But Mann’s arguably distracting and pretentious style is not what’s finally wrong with his film, the real problems are much more banal. The clash of good and evil men, equally confident, talented and sure of their own reasons that seemed so epic when I was a teenager watching Heat, seems less epic in this year’s model. One’s tempted to point to performances but I happen to think that Depp and Bale could stand toe to toe with the glorious Italians any day of the week. I think the final irony here is that, despite the cries of incompetence, Public Enemies confirms Michael Mann to be not a thinker, but a stylist. What always seemed like a philosophy: Men in action in an indifferent universe vs. morality, love, law and the redeeming power of hard work toward any aim (See Tom Cruise’s Vincent in Collateral), is revealed as merely an aesthetic: men in action. Public Enemies is exciting for how it looks, how it seems, very rarely for what it says, for what its thinking. The very best scenes are wordless: Dillinger, in a quasi-dream, wanders the offices of the FBI department committed to solely to the capture of him and his gang. Too notorious, too much of a myth by this point, he goes unrecognized by the officers. On the walls, glaring sunlight distorts the image. -Micah Bloomberg

Director: Michael Mann
Writer: Ronan Bennett and Michael Mann

6 Comments

    Good points about video on this one. I know Mann has been using it, to varying degrees of success, for years now and there are many times in this movie (not always) where the video-ness is glaringly obvious and, therefore, distracting from story instead of enhancing it. I did sort of enjoy the movie while I was watching it, but afterwards, in my post-movie funk (a favorite time of mine), I reflected that I felt next to nothing about what I’d just been shown. As if the movie just happened to me, but without any effort on my part to engage with it. In essence, to quote David Mamet, the picure just lay there on the screen like my ex-wife.

____________________

§ **Work instruction**:
Summarize the review of Public Enemies in two sentences. The entries that follow come from a separate source unrelated to the review.

____________________

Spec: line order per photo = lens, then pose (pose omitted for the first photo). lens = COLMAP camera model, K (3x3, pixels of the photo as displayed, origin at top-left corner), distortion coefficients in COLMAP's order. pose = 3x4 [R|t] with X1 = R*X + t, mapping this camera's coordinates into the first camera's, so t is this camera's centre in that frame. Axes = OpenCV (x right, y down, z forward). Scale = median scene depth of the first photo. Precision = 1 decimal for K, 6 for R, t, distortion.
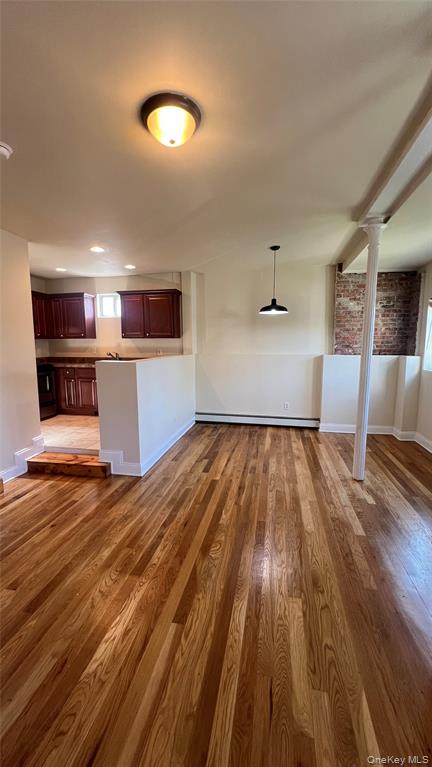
lens RADIAL K [[310.3, 0, 216.0], [0, 310.3, 383.5], [0, 0, 1]] dist [0.000134, -0.000071]
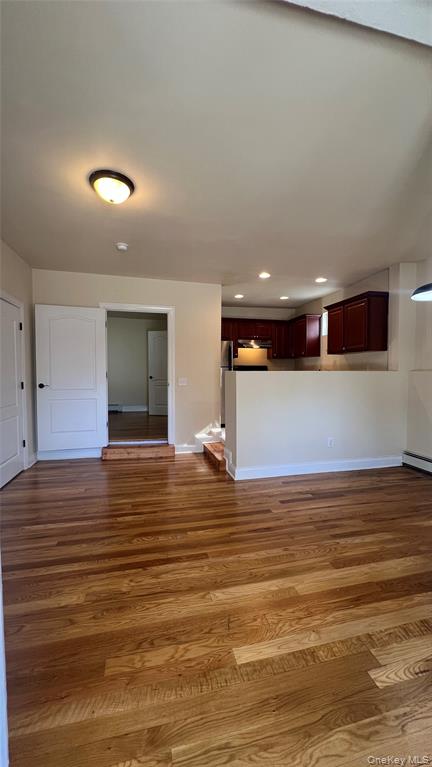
lens RADIAL K [[310.3, 0, 216.0], [0, 310.3, 383.5], [0, 0, 1]] dist [0.000134, -0.000071]
pose [[0.410156, 0.033781, -0.911389, 0.581294], [-0.117618, 0.992928, -0.016128, -0.000226], [0.904399, 0.113810, 0.411229, 0.408955]]
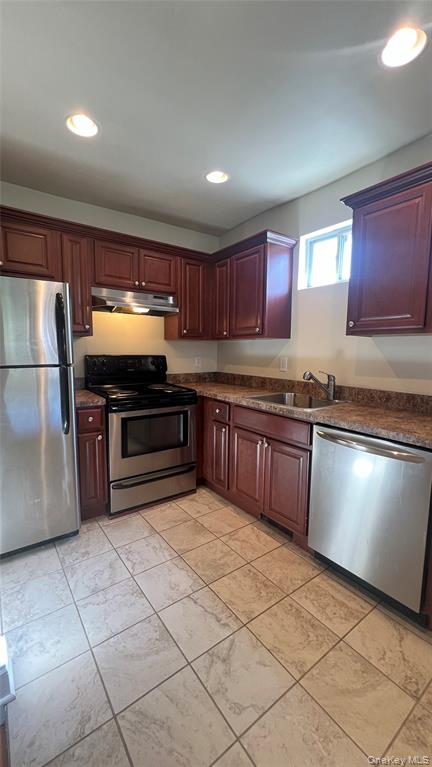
lens RADIAL K [[307.8, 0, 216.0], [0, 307.8, 383.5], [0, 0, 1]] dist [0.000622, 0.000050]
pose [[0.741477, 0.085695, -0.665483, -0.235592], [-0.097880, 0.995015, 0.019071, -0.111822], [0.663800, 0.050997, 0.746169, 0.864459]]
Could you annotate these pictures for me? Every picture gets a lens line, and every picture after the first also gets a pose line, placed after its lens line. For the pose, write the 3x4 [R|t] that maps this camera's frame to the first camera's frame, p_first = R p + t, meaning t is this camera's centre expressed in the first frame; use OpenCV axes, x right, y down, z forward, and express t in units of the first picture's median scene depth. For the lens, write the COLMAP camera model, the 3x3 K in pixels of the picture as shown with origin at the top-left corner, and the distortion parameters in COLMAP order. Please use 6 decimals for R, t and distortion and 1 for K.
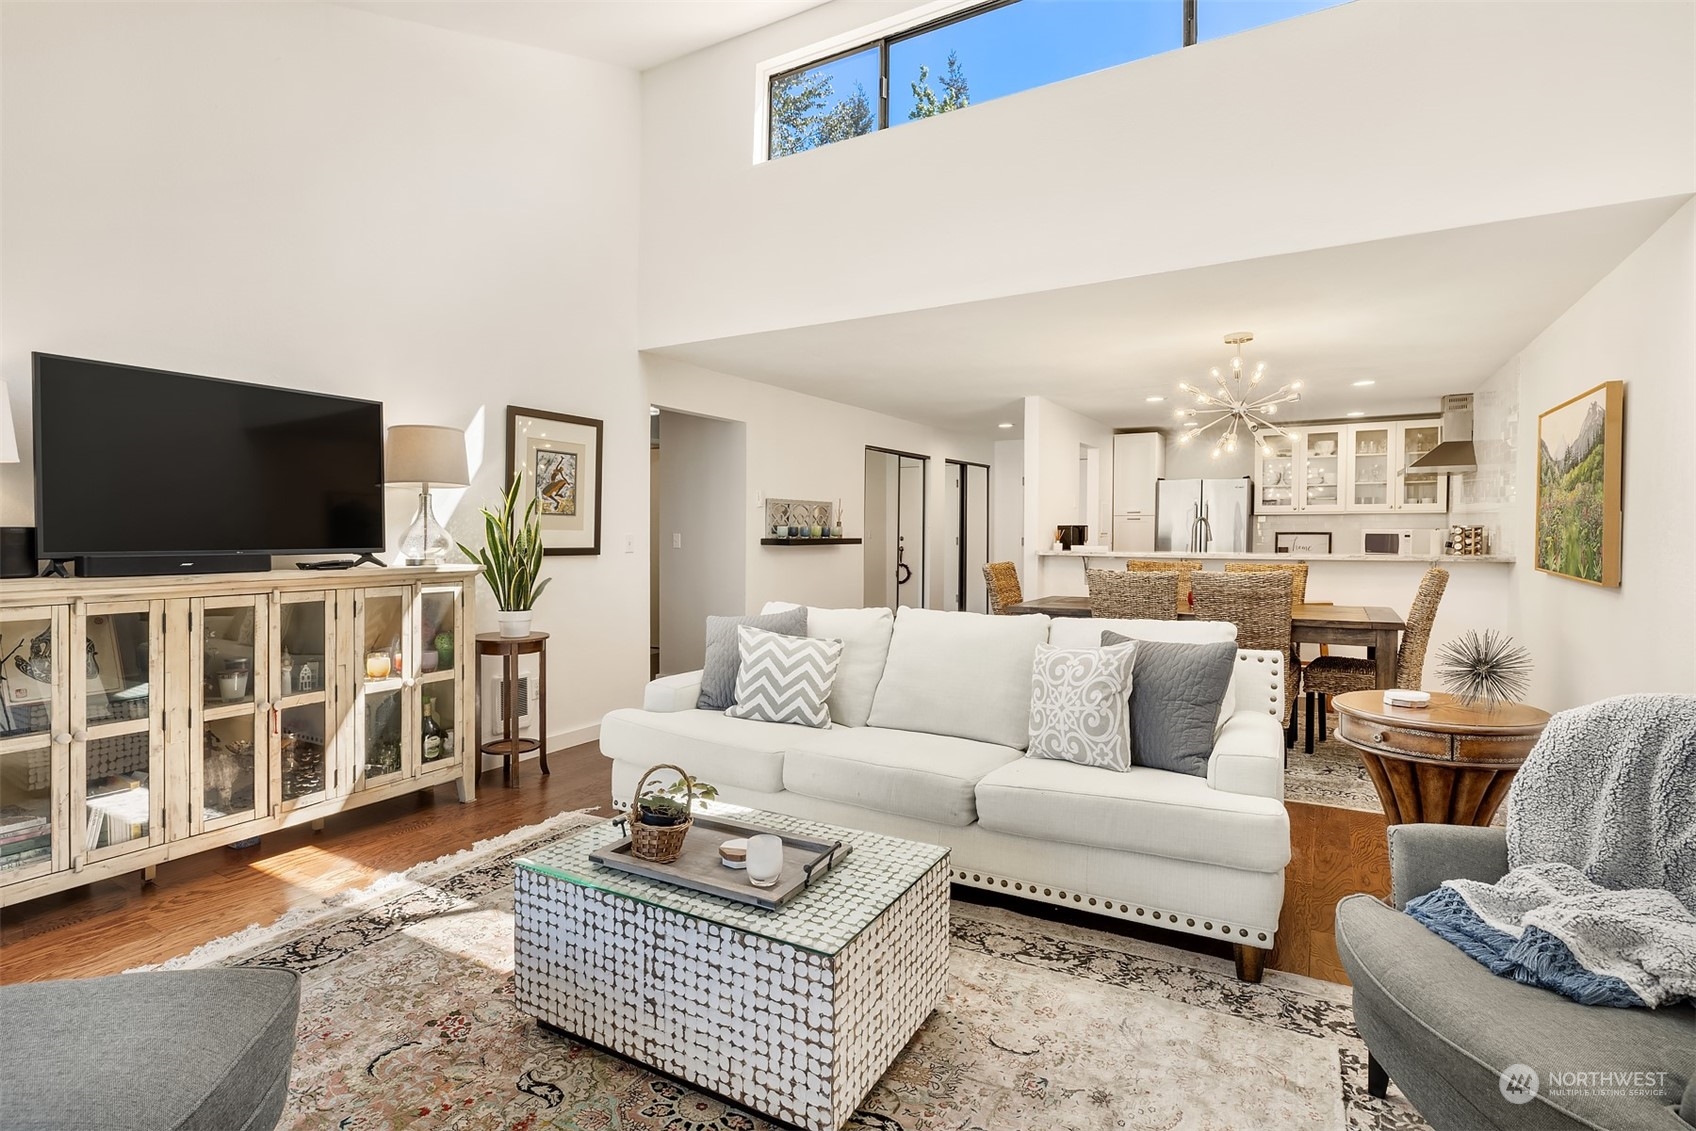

____________________

§ **Solution to this exercise**:
The review argues that the film's real problems are more banal than Michael Mann's arguably distracting style, and that Public Enemies confirms Mann to be a stylist rather than a thinker. It finds the film exciting for how it looks rather than for what it says, with its best scenes being wordless ones, such as Dillinger wandering unrecognized through the offices of the FBI department devoted to capturing him and his gang.